I am attempting to update multiple columns on a table with values from another row in the same table:
CREATE TEMP TABLE person (
pid INT
, name VARCHAR(40)
, dob DATE
, younger_sibling_name VARCHAR(40)
, younger_sibling_dob DATE
);
INSERT INTO person VALUES (pid, name, dob)
(1, 'John' , '1980-01-05')
, (2, 'Jimmy', '1975-04-25')
, (3, 'Sarah', '2004-02-10')
, (4, 'Frank', '1934-12-12')
;
The task is to populate younger_sibling_name
and younger_sibling_dob
with the name and birthday of the person that is closest to them in age, but not older or the same age.
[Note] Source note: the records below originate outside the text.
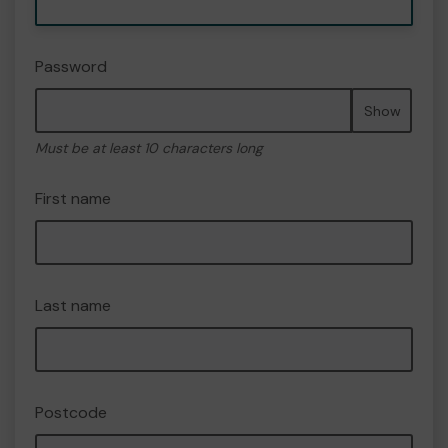
Password
Show
Must be at least 10 characters long
First name
Last name
Postcode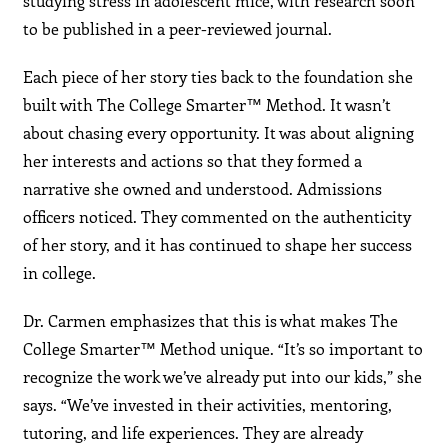
studying stress in adolescent mice, with research soon
to be published in a peer-reviewed journal.
Each piece of her story ties back to the foundation she
built with The College Smarter™ Method. It wasn’t
about chasing every opportunity. It was about aligning
her interests and actions so that they formed a
narrative she owned and understood. Admissions
officers noticed. They commented on the authenticity
of her story, and it has continued to shape her success
in college.
Dr. Carmen emphasizes that this is what makes The
College Smarter™ Method unique. “It’s so important to
recognize the work we’ve already put into our kids,” she
says. “We’ve invested in their activities, mentoring,
tutoring, and life experiences. They are already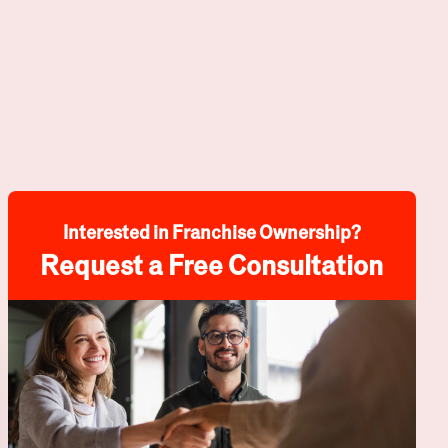
Interested in Franchise Ownership?
Request a Free Consultation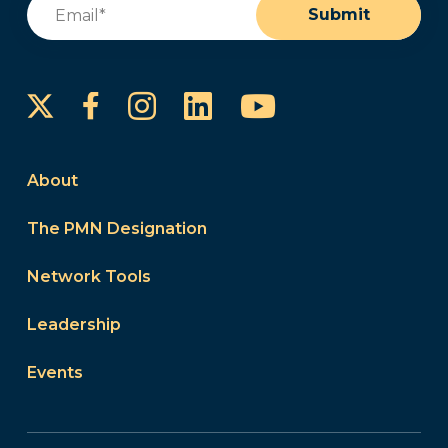
Email
(Required)
Submit
Instagram
LinkedIn
YouTube
Facebook
About
The PMN Designation
Network Tools
Leadership
Events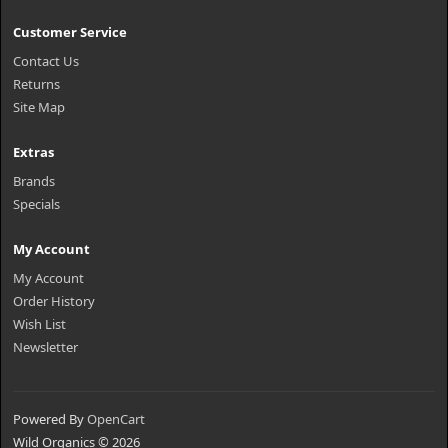
Customer Service
Contact Us
Returns
Site Map
Extras
Brands
Specials
My Account
My Account
Order History
Wish List
Newsletter
Powered By
OpenCart
Wild Organics © 2026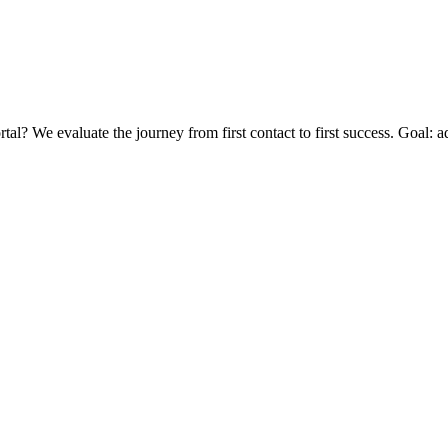
? We evaluate the journey from first contact to first success. Goal: ad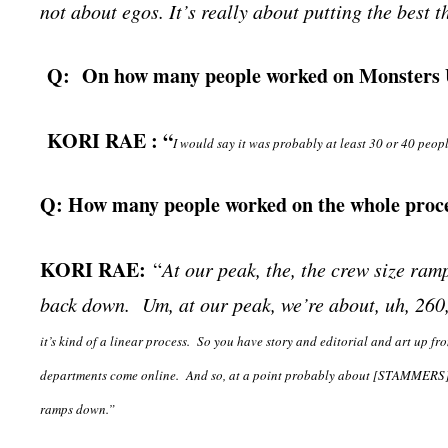
not about egos. It’s really about putting the best t
Q: On how many people worked on Monsters 
KORI RAE : “
I would say it was probably at least 30 or 40 peopl
Q: How many people worked on the whole proce
KORI RAE:
“
At our peak, the, the crew size ramp
back down. Um, at our peak, we’re about, uh, 260
it’s kind of a linear process. So you have story and editorial and art up fr
departments come online. And so, at a point probably about [STAMMERS] fi
ramps down.”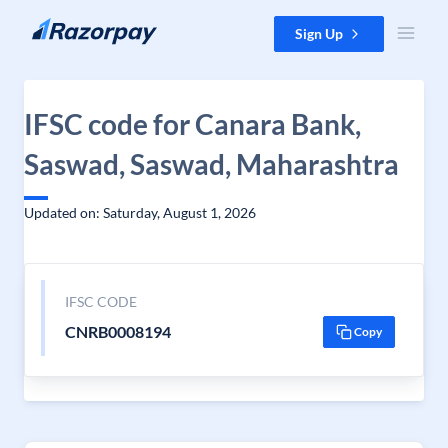
Skip to content
Sign Up
IFSC code for Canara Bank,
Saswad, Saswad, Maharashtra
Updated on: Saturday, August 1, 2026
IFSC CODE
CNRB0008194
Copy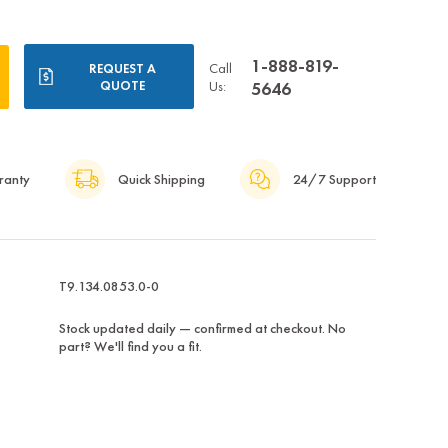
1-888-819-
Call
REQUEST A
QUOTE
Us:
5646
ranty
Quick Shipping
24/7 Support
T9.134.0853.0-0
Stock updated daily — confirmed at checkout. No
part? We'll find you a fit.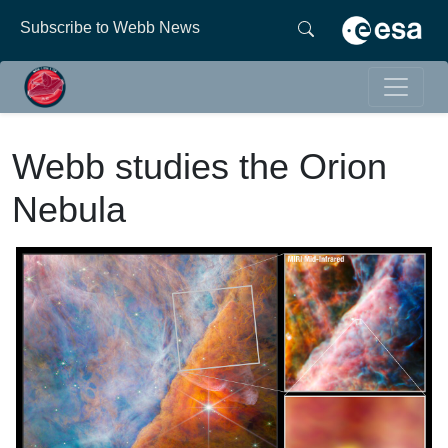
Subscribe to Webb News
Webb studies the Orion
Nebula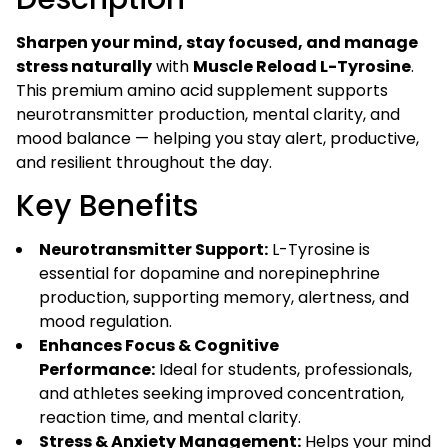
Stress
Support
Sharpen your mind, stay focused, and manage
(60
stress naturally
with
Muscle Reload L-Tyrosine
.
Veg
This premium amino acid supplement supports
Capsules)
neurotransmitter production, mental clarity, and
quantity
mood balance — helping you stay alert, productive,
and resilient throughout the day.
Key Benefits
Neurotransmitter Support:
L-Tyrosine is
essential for dopamine and norepinephrine
production, supporting memory, alertness, and
mood regulation.
Enhances Focus & Cognitive
Performance:
Ideal for students, professionals,
and athletes seeking improved concentration,
reaction time, and mental clarity.
Stress & Anxiety Management:
Helps your mind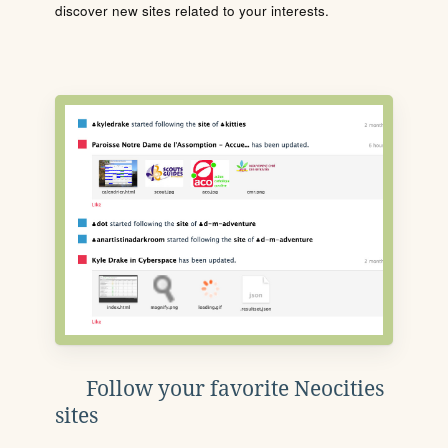
discover new sites related to your interests.
Follow your favorite Neocities
sites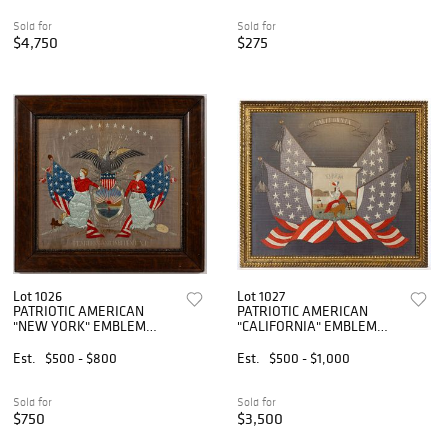
Sold for
Sold for
$4,750
$275
Lot 1026
Lot 1027
PATRIOTIC AMERICAN
PATRIOTIC AMERICAN
"NEW YORK" EMBLEM
"CALIFORNIA" EMBLEM
NEEDLEWORK PICTURE
NEEDLEWORK PICTURE
Est.
$500 - $800
Est.
$500 - $1,000
Sold for
Sold for
$750
$3,500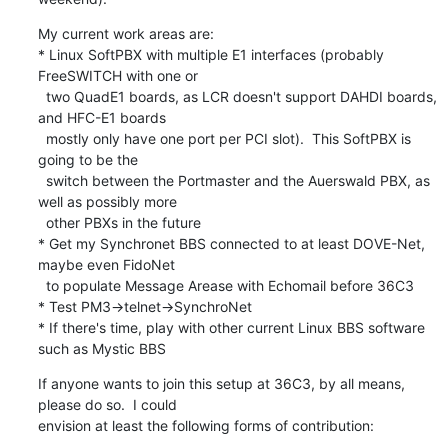
My current work areas are:

* Linux SoftPBX with multiple E1 interfaces (probably 
FreeSWITCH with one or

  two QuadE1 boards, as LCR doesn't support DAHDI boards, 
and HFC-E1 boards

  mostly only have one port per PCI slot).  This SoftPBX is 
going to be the

  switch between the Portmaster and the Auerswald PBX, as 
well as possibly more

  other PBXs in the future

* Get my Synchronet BBS connected to at least DOVE-Net, 
maybe even FidoNet

  to populate Message Arease with Echomail before 36C3

* Test PM3->telnet->SynchroNet

* If there's time, play with other current Linux BBS software 
such as Mystic BBS
If anyone wants to join this setup at 36C3, by all means, 
please do so.  I could

envision at least the following forms of contribution: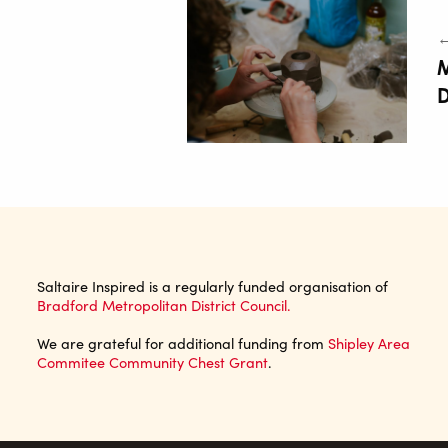
←
M
D
Saltaire Inspired is a regularly funded organisation of
Bradford Metropolitan District Council.
We are grateful for additional funding from
Shipley Area
Commitee Community Chest Grant
.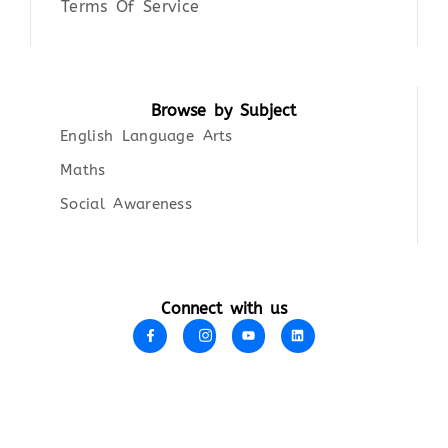
Terms Of Service
Browse by Subject
English Language Arts
Maths
Social Awareness
Connect with us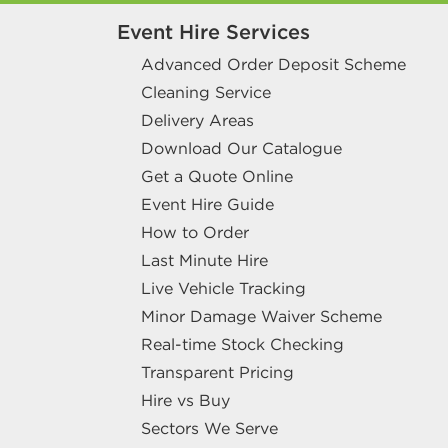
Event Hire Services
Advanced Order Deposit Scheme
Cleaning Service
Delivery Areas
Download Our Catalogue
Get a Quote Online
Event Hire Guide
How to Order
Last Minute Hire
Live Vehicle Tracking
Minor Damage Waiver Scheme
Real-time Stock Checking
Transparent Pricing
Hire vs Buy
Sectors We Serve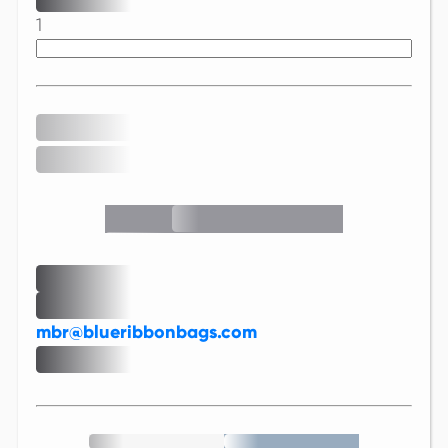
1
mbr@blueribbonbags.com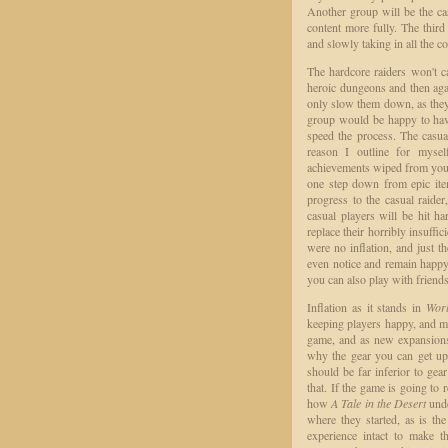
Another group will be the ca
content more fully. The third
and slowly taking in all the co
The hardcore raiders won't ca
heroic dungeons and then agai
only slow them down, as they 
group would be happy to have
speed the process. The casua
reason I outline for mysel
achievements wiped from your 
one step down from epic item
progress to the casual raider
casual players will be hit ha
replace their horribly insuffi
were no inflation, and just t
even notice and remain happy 
you can also play with friend
Inflation as it stands in
Worl
keeping players happy, and mor
game, and as new expansions 
why the gear you can get up 
should be far inferior to ge
that. If the game is going to r
how
A Tale in the Desert
unde
where they started, as is the
experience intact to make t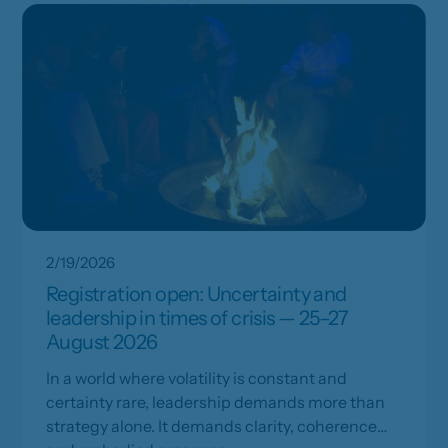
2/19/2026
Registration open: Uncertainty and
leadership in times of crisis — 25–27
August 2026
In a world where volatility is constant and
certainty rare, leadership demands more than
strategy alone. It demands clarity, coherence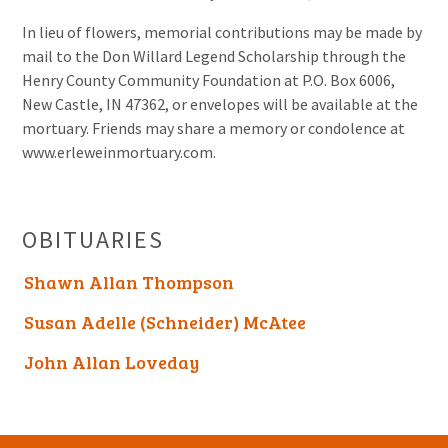
In lieu of flowers, memorial contributions may be made by
mail to the Don Willard Legend Scholarship through the
Henry County Community Foundation at P.O. Box 6006,
New Castle, IN 47362, or envelopes will be available at the
mortuary. Friends may share a memory or condolence at
www.erleweinmortuary.com.
OBITUARIES
Shawn Allan Thompson
Susan Adelle (Schneider) McAtee
John Allan Loveday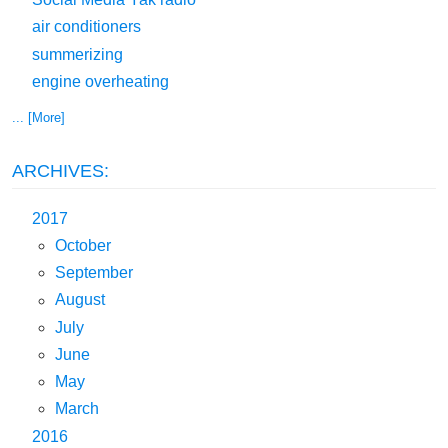
air conditioners
summerizing
engine overheating
... [More]
ARCHIVES:
2017
October
September
August
July
June
May
March
2016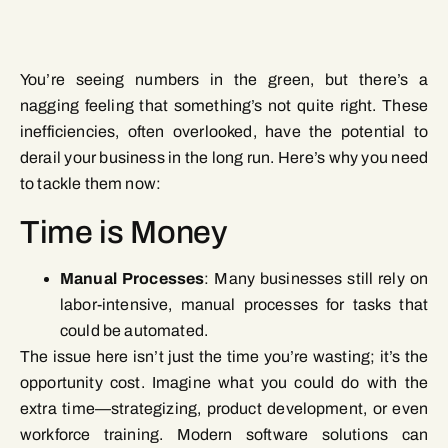
You’re seeing numbers in the green, but there’s a
nagging feeling that something’s not quite right. These
inefficiencies, often overlooked, have the potential to
derail your business in the long run. Here’s why you need
to tackle them now:
Time is Money
Manual Processes
: Many businesses still rely on
labor-intensive, manual processes for tasks that
could be automated.
The issue here isn’t just the time you’re wasting; it’s the
opportunity cost. Imagine what you could do with the
extra time—strategizing, product development, or even
workforce training. Modern software solutions can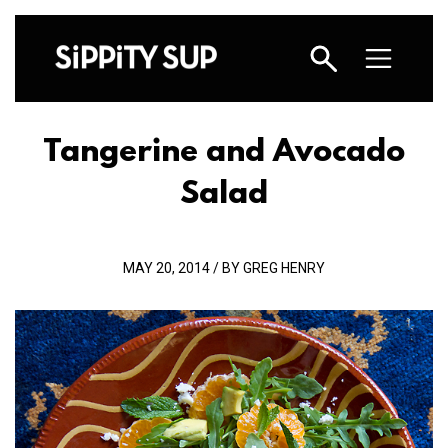
Tangerine and Avocado
Salad
MAY 20, 2014 / BY GREG HENRY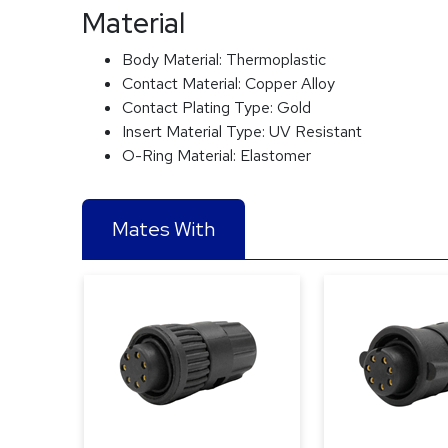
Material
Body Material:
Thermoplastic
Contact Material:
Copper Alloy
Contact Plating Type:
Gold
Insert Material Type:
UV Resistant
O-Ring Material:
Elastomer
Mates With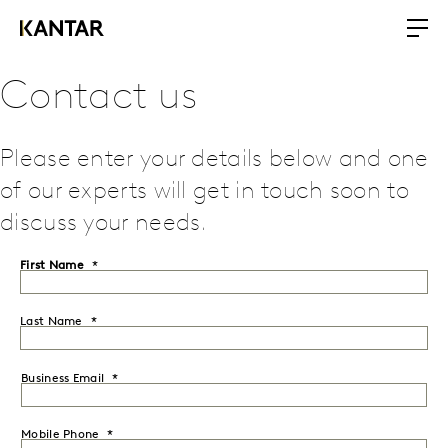
Contact us
Please enter your details below and one
of our experts will get in touch soon to
discuss your needs.
First Name
Last Name
Business Email
Mobile Phone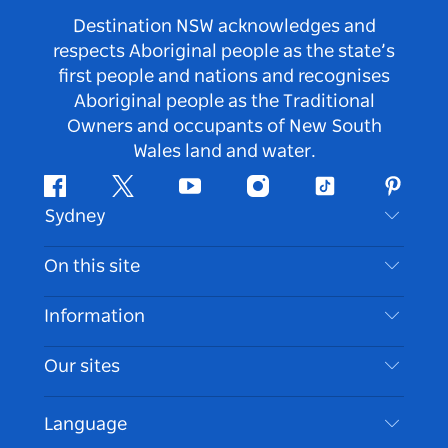
Destination NSW acknowledges and
respects Aboriginal people as the state’s
first people and nations and recognises
Aboriginal people as the Traditional
Owners and occupants of New South
Wales land and water.
Facebook
Twitter
Youtube
Instagram
Tiktok
Pintere
Sydney
Contact Us
On this site
Disclaimer
Destinations
Information
Privacy
Things To Do
Travel Information
Our sites
Cookie Notice
NSW Road Trips
Accessible Sydney
Terms of Use
VisitNSW.com
Events
Language
List your Business
Destination NSW Corporate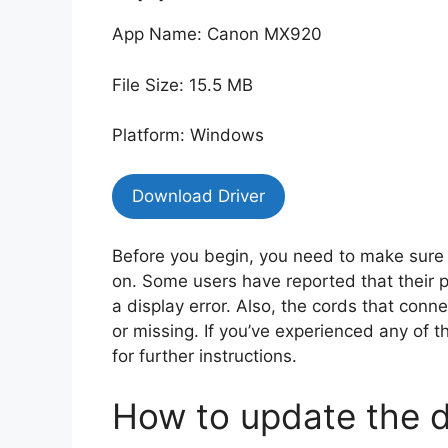
App Name: Canon MX920
File Size: 15.5 MB
Platform: Windows
Download Driver
Before you begin, you need to make sure 
on. Some users have reported that their pr
a display error. Also, the cords that con
or missing. If you’ve experienced any of t
for further instructions.
How to update the d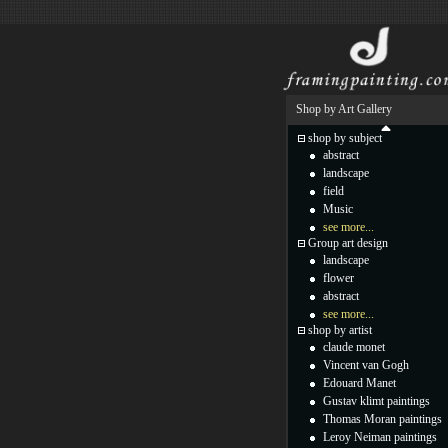
Shop by Art Gallery
shop by subject
abstract
landscape
field
Music
see more...
Group art design
landscape
flower
abstract
see more...
shop by artist
claude monet
Vincent van Gogh
Edouard Manet
Gustav klimt paintings
Thomas Moran paintings
Leroy Neiman paintings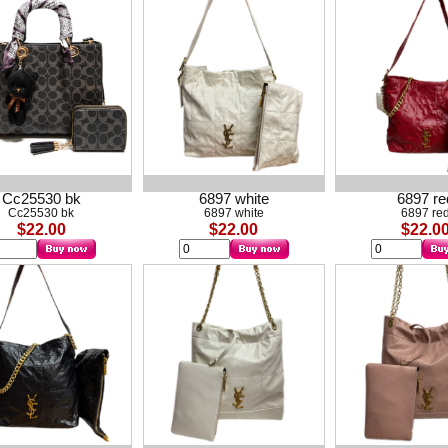
Cc25530 bk
6897 white
6897 re
Cc25530 bk
6897 white
6897 re
$22.00
$22.00
$22.0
I can set the younger sibling dob
easily because this is the value that determines the record to use with a correlated subquery (I think this is an example of that?):
UPDATE person SET younger_sibling_dob = (
SELECT MAX(dob)
FROM person AS sibling
WHERE sibling.dob < person.dob);
I just can't see any way to get the name
?
The real query of this will run over about 1M rows in groups of 100-500 for each MAX selection so performance is a concern.
Edit
After trying many different approaches, I've decided on this one which I think is a good balance of being able to verify the data with the intermediate result, shows the intention of what the logic is, and performs adequately:
WITH sibling AS (
SELECT person.pid, sibling.dob, sibling.name,
row_number() OVER (PARTITION BY person.pid
ORDER BY sibling.dob DESC) AS age_closeness
FROM person
JOIN person AS sibling ON sibling.dob < person.dob
)
UPDATE person
SET younger_sibling_name = sibling.name
,younger_sibling_dob = sibling.dob
FROM sibling
WHERE person.pid = sibling.pid
AND sibling.age_closeness = 1;
SELECT * FROM person ORDER BY dob;